● Consigne 1: D'après le texte fourni plus bas, sur quel score le derby face à Rouen s'est-il terminé ?

● Texte fourni:
──────────

En revenant du championnat d’Europe, Eli Baup me convoque pour me dire qu’il va me donner ma chance. Mais vers le 15 août, je lis dans la presse que Bordeaux a recruté Vikash Dhorasoo et Christian du PSG. Le lendemain à l’entraînement, Eli m’appelle au milieu du terrain pour me dire : « on va te prêter, dis à ton agent qu’il te trouve un club ». Je suis parti à Martigues car j’étais quasiment sûr de jouer en L2. J’ai joué devant avec l’emblématique Anto Drobnjak. Au milieu, il y avait Sylvain Deplace, Selim Benachour, Cyril Serredzum et Rod Fanni en défense avec Mickaël Tacalfred. Malgré la belle équipe que nous avions, Martigues est descendu en National. La mayonnaise n’a pas trop pris. Pour moi, ça s’est bien passé sur le plan personnel car j’ai marqué 9 buts et délivré 6 passes décisives.


Puis tu es prêté à Châteauroux la saison suivante…

Je savais pertinemment que je n’allais pas jouer avec Bordeaux. Châteauroux, je leur avais fait mal la saison précédente avec Martigues en marquant un triplé là-bas. Thierry Froger l’avait eue mauvaise et a fait le forcing pour que je signe à Châteauroux. J’ai marqué 10 buts sous l’ère Trotignon que j’ai retrouvé ensuite à Evian. On aurait pu faire quelque chose. A la trêve, nous étions quatrièmes avec Sébastien Roudet, Guillaume Deschamps et moi devant. Le club a fait une erreur en prenant Wilfried Dalmat à la trêve. Du coup, il jouait en attaque avec Patrick Beneforti. Guillaume Deschamps et moi avons moins joué. La mayonnaise n’a pas pris avec la nouvelle équipe. Si on avait gardé l’ossature du début de saison, je pense qu’on aurait été mieux classé en fin de saison (ndlr : cinquièmes).


Pourquoi es-tu prêté au Havre en 2003/04 ?

Pour la même raison que les saisons précédentes. Au Havre, j’ai marqué 13 buts. L’année où je suis prêté au HAC, Eli Baup se fait limoger à l’automne. Michel Pavon lance donc plein de jeunes : Marouane Chamakh, Sylvain Franco, Juan-Pablo Francia, Marc Planus et moi j’étais au Havre. Je ne te raconte pas la paire de glandes que j’avais à ce moment-là. Sinon au Havre, j’ai été marqué par les joueurs d’expérience comme Pierre Ducrocq ou Gerald Baticle. Mais aussi par le derby face à Rouen. Le Stade Deschaseaux était plein et j’avais marqué le premier but. Guillaume Beuzelin le deuxième. On a gagné 2-0 au Havre. Le derby Le Havre-Rouen, c’est le Marseille-PSG local.

──────────

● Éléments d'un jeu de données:

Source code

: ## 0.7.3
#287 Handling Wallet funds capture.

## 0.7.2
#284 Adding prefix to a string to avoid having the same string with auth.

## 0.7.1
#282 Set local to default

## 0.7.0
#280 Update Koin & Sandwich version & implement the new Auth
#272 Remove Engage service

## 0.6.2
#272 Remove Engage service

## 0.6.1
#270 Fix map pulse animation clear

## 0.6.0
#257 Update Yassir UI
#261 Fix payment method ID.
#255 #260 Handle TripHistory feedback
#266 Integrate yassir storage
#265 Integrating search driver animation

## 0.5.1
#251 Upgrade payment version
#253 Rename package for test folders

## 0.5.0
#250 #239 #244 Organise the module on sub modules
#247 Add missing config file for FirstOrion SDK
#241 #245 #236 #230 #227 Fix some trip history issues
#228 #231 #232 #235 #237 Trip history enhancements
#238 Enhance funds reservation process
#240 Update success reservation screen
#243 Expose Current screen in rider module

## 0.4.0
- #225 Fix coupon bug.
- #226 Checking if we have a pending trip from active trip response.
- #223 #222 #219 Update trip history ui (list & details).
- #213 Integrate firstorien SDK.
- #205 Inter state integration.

──────────

● Consigne 2: Recopiez mot pour mot l'intégralité du listing ci-dessus.

● Réponse 1: Le Havre l'a emporté 2-0.

● Réponse 2:
Source code

: ## 0.7.3
#287 Handling Wallet funds capture.

## 0.7.2
#284 Adding prefix to a string to avoid having the same string with auth.

## 0.7.1
#282 Set local to default

## 0.7.0
#280 Update Koin & Sandwich version & implement the new Auth
#272 Remove Engage service

## 0.6.2
#272 Remove Engage service

## 0.6.1
#270 Fix map pulse animation clear

## 0.6.0
#257 Update Yassir UI
#261 Fix payment method ID.
#255 #260 Handle TripHistory feedback
#266 Integrate yassir storage
#265 Integrating search driver animation

## 0.5.1
#251 Upgrade payment version
#253 Rename package for test folders

## 0.5.0
#250 #239 #244 Organise the module on sub modules
#247 Add missing config file for FirstOrion SDK
#241 #245 #236 #230 #227 Fix some trip history issues
#228 #231 #232 #235 #237 Trip history enhancements
#238 Enhance funds reservation process
#240 Update success reservation screen
#243 Expose Current screen in rider module

## 0.4.0
- #225 Fix coupon bug.
- #226 Checking if we have a pending trip from active trip response.
- #223 #222 #219 Update trip history ui (list & details).
- #213 Integrate firstorien SDK.
- #205 Inter state integration.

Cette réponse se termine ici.